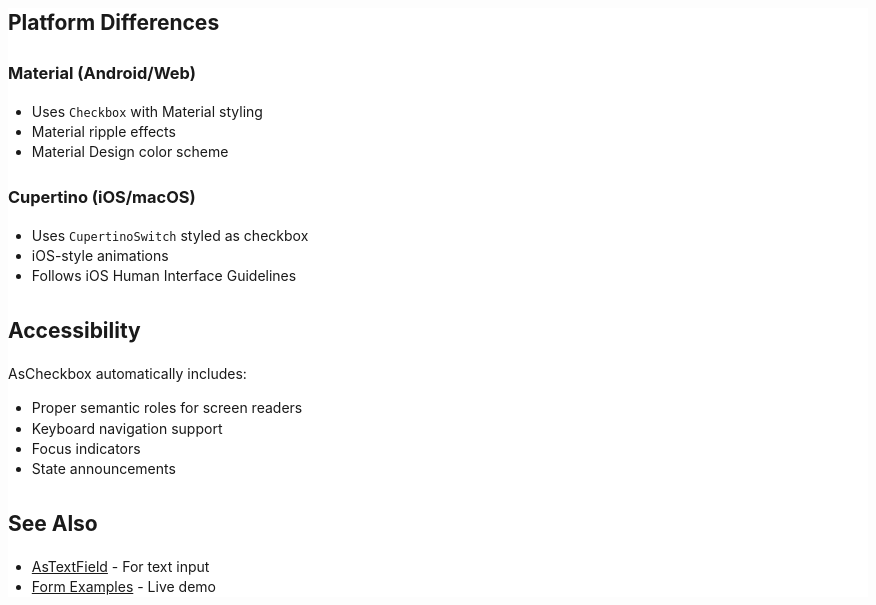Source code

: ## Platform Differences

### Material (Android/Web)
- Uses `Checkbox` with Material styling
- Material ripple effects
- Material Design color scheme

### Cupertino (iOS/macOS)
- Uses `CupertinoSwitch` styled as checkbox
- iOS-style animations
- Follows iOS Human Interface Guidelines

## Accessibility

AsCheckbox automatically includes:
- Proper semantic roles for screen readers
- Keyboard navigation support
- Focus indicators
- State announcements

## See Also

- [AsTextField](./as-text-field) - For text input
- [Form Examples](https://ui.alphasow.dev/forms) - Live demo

※

PROBLEM STATEMENT:
Extract from the listing above every line that contains the word "Uses".

ANSWER FOR THE TASK:
- Uses `Checkbox` with Material styling
- Uses `CupertinoSwitch` styled as checkbox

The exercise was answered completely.